→ WHAT TO PRODUCE: Every line that holds the word "picture" needs to be copied from the data below.

Data items
# # # # #

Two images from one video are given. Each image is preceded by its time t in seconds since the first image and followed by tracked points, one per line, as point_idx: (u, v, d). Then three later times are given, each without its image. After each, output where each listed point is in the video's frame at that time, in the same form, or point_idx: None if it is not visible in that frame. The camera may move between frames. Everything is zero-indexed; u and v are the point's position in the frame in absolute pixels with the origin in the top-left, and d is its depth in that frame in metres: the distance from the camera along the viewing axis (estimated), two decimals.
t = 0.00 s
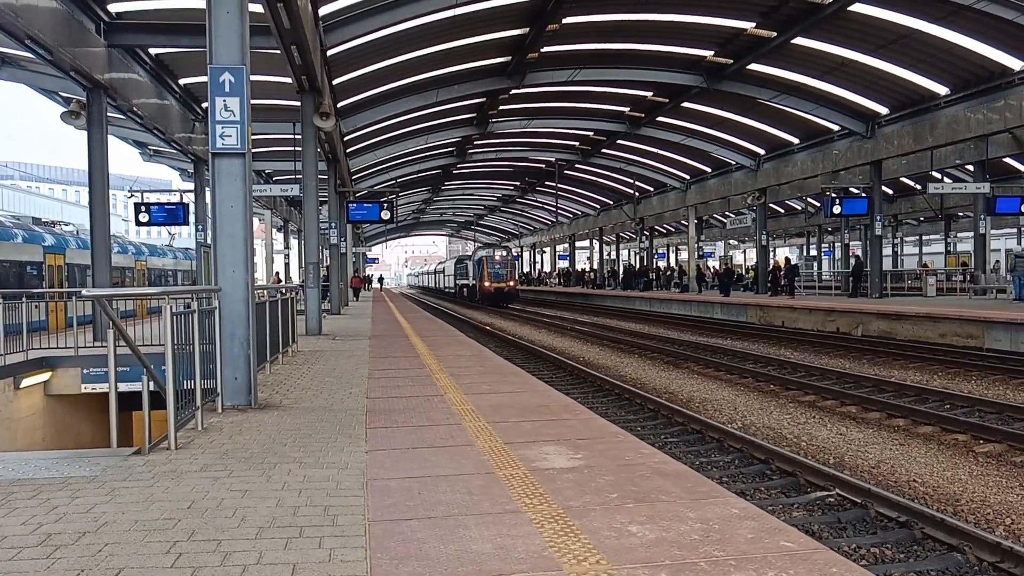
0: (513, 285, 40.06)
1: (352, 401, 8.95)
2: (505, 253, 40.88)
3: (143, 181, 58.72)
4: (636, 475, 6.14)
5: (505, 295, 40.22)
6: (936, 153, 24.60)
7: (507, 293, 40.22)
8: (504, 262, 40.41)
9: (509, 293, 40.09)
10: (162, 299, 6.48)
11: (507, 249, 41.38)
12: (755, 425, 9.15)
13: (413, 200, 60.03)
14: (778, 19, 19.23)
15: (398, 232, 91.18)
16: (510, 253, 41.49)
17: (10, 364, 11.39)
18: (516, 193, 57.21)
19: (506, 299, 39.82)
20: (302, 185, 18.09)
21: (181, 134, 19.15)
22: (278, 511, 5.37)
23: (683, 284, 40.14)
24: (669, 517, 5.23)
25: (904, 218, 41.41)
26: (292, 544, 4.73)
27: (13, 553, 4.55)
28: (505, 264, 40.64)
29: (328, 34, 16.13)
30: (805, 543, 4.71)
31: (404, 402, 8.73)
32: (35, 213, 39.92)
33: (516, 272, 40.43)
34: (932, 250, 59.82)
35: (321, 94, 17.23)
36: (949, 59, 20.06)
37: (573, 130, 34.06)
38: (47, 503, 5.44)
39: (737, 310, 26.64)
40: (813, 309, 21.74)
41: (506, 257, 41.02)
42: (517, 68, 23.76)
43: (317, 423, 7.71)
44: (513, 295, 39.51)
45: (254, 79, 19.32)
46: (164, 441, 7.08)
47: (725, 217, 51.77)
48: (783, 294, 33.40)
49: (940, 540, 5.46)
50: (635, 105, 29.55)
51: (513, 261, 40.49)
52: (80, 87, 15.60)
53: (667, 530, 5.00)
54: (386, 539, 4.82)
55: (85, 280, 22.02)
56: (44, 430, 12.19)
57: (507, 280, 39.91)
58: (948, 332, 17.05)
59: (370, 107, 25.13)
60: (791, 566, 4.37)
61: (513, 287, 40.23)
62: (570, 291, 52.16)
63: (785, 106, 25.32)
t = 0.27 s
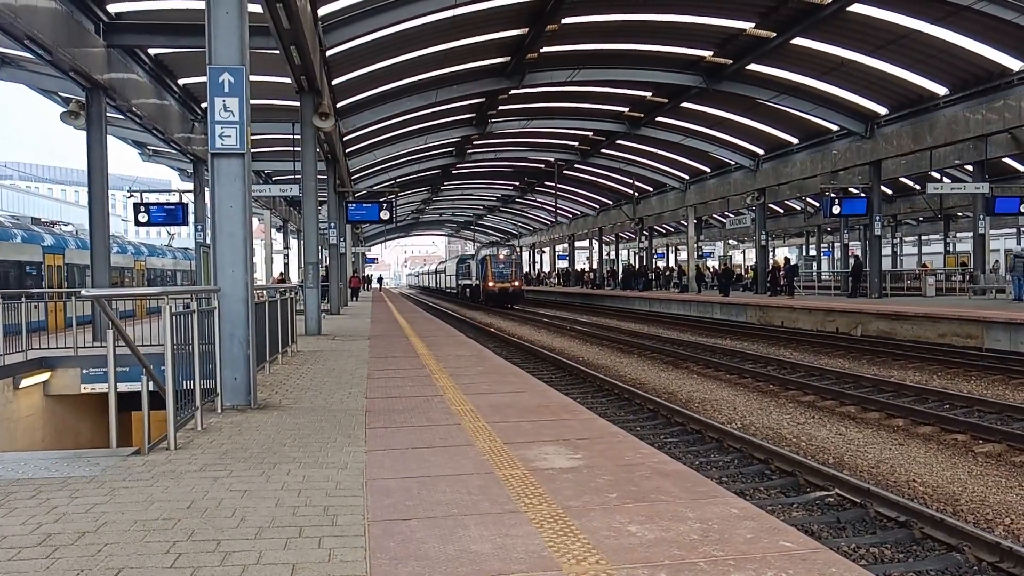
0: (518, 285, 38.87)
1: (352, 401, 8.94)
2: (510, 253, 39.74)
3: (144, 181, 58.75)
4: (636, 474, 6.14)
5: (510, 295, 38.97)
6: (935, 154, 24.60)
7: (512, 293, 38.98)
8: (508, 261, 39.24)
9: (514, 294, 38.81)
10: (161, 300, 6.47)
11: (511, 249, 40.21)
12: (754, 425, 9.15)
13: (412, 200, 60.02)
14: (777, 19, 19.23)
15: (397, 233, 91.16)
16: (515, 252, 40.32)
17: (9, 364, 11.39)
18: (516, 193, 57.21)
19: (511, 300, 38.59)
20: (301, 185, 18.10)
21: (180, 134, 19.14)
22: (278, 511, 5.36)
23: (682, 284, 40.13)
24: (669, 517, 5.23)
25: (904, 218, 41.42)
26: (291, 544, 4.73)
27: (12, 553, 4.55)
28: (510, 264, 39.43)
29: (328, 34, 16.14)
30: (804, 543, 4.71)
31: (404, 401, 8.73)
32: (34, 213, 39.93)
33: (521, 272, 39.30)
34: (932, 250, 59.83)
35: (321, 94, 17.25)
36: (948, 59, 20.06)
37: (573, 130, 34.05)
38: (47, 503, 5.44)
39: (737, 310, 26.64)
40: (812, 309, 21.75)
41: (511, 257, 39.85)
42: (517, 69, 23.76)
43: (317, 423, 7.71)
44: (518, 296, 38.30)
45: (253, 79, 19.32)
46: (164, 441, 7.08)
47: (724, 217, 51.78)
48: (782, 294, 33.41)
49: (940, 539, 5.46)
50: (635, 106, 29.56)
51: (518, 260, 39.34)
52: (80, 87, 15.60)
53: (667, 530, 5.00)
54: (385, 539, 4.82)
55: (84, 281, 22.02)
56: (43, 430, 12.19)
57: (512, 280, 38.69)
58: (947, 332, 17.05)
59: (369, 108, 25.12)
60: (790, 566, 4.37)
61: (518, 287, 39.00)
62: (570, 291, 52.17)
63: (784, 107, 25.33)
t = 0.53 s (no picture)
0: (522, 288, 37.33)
1: (350, 403, 8.93)
2: (514, 254, 38.17)
3: (142, 183, 58.68)
4: (634, 477, 6.14)
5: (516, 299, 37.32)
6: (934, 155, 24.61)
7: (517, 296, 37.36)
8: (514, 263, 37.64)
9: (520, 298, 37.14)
10: (160, 302, 6.48)
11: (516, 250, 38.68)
12: (753, 428, 9.16)
13: (411, 202, 60.01)
14: (776, 22, 19.27)
15: (396, 235, 91.14)
16: (520, 253, 38.78)
17: (8, 367, 11.38)
18: (515, 195, 57.22)
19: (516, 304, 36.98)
20: (300, 187, 18.10)
21: (179, 136, 19.14)
22: (277, 513, 5.37)
23: (681, 286, 40.12)
24: (667, 518, 5.24)
25: (902, 220, 41.44)
26: (290, 547, 4.73)
27: (10, 556, 4.55)
28: (515, 265, 37.83)
29: (327, 36, 16.16)
30: (802, 546, 4.72)
31: (403, 404, 8.73)
32: (33, 215, 39.89)
33: (527, 275, 37.68)
34: (930, 253, 59.79)
35: (319, 96, 17.25)
36: (947, 61, 20.08)
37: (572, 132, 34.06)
38: (46, 506, 5.44)
39: (736, 312, 26.64)
40: (811, 311, 21.74)
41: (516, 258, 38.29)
42: (516, 71, 23.76)
43: (316, 425, 7.70)
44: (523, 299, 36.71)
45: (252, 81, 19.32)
46: (162, 444, 7.08)
47: (723, 219, 51.79)
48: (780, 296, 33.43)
49: (937, 542, 5.47)
50: (634, 108, 29.56)
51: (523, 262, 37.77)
52: (79, 89, 15.60)
53: (665, 532, 5.01)
54: (384, 542, 4.82)
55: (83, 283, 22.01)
56: (42, 433, 12.18)
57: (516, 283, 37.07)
58: (946, 334, 17.06)
59: (368, 110, 25.12)
60: (788, 568, 4.38)
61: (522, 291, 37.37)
62: (569, 293, 52.18)
63: (783, 108, 25.35)
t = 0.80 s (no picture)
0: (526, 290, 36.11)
1: (348, 405, 8.93)
2: (518, 256, 36.97)
3: (140, 185, 58.60)
4: (632, 478, 6.14)
5: (520, 301, 36.05)
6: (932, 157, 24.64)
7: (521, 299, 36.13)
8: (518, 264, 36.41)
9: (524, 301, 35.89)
10: (158, 303, 6.48)
11: (519, 250, 37.47)
12: (752, 429, 9.16)
13: (409, 204, 60.01)
14: (774, 24, 19.30)
15: (394, 236, 91.16)
16: (523, 254, 37.56)
17: (4, 368, 11.36)
18: (513, 197, 57.26)
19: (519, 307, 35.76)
20: (298, 189, 18.09)
21: (177, 139, 19.14)
22: (274, 515, 5.36)
23: (679, 288, 40.14)
24: (665, 520, 5.25)
25: (900, 222, 41.51)
26: (288, 549, 4.72)
27: (7, 558, 4.53)
28: (519, 267, 36.62)
29: (325, 38, 16.17)
30: (800, 547, 4.72)
31: (400, 405, 8.73)
32: (30, 217, 39.80)
33: (531, 276, 36.46)
34: (927, 254, 59.87)
35: (318, 99, 17.24)
36: (945, 64, 20.12)
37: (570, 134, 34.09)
38: (44, 508, 5.43)
39: (733, 314, 26.67)
40: (809, 313, 21.76)
41: (520, 260, 37.04)
42: (514, 73, 23.78)
43: (314, 427, 7.69)
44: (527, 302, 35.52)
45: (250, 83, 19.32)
46: (160, 446, 7.06)
47: (721, 221, 51.86)
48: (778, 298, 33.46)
49: (936, 543, 5.48)
50: (632, 110, 29.59)
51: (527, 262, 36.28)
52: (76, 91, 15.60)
53: (663, 534, 5.02)
54: (382, 543, 4.82)
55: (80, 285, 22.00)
56: (38, 435, 12.16)
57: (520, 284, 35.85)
58: (944, 335, 17.09)
59: (366, 112, 25.12)
60: (786, 570, 4.37)
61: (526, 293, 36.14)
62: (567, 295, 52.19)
63: (781, 111, 25.38)
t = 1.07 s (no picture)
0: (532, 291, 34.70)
1: (348, 406, 8.91)
2: (523, 256, 35.60)
3: (138, 186, 58.53)
4: (631, 479, 6.14)
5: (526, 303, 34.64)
6: (930, 158, 24.66)
7: (527, 300, 34.70)
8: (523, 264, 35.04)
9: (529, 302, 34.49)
10: (156, 303, 6.48)
11: (525, 249, 36.09)
12: (750, 430, 9.16)
13: (408, 205, 60.04)
14: (772, 25, 19.33)
15: (393, 237, 91.15)
16: (529, 254, 36.18)
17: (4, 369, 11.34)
18: (511, 198, 57.30)
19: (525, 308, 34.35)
20: (296, 189, 18.08)
21: (176, 139, 19.12)
22: (273, 516, 5.36)
23: (678, 288, 40.17)
24: (664, 521, 5.25)
25: (898, 223, 41.55)
26: (286, 550, 4.71)
27: (6, 559, 4.53)
28: (524, 267, 35.22)
29: (323, 39, 16.14)
30: (799, 548, 4.73)
31: (400, 406, 8.71)
32: (28, 217, 39.77)
33: (537, 277, 35.10)
34: (926, 256, 59.89)
35: (316, 99, 17.22)
36: (943, 65, 20.14)
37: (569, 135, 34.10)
38: (42, 509, 5.42)
39: (732, 315, 26.69)
40: (807, 314, 21.80)
41: (525, 259, 35.65)
42: (512, 73, 23.78)
43: (313, 428, 7.67)
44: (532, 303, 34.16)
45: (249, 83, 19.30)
46: (158, 447, 7.05)
47: (720, 223, 51.92)
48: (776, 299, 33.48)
49: (934, 544, 5.49)
50: (630, 111, 29.60)
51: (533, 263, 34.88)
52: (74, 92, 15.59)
53: (662, 535, 5.02)
54: (380, 544, 4.82)
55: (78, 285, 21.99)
56: (37, 436, 12.14)
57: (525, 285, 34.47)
58: (942, 337, 17.12)
59: (365, 112, 25.12)
60: (786, 571, 4.38)
61: (532, 294, 34.70)
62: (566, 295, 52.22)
63: (780, 112, 25.41)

# # # # #

→ SOLUTION FOR THIS PROBLEM:
t = 0.53 s (no picture)
t = 0.80 s (no picture)
t = 1.07 s (no picture)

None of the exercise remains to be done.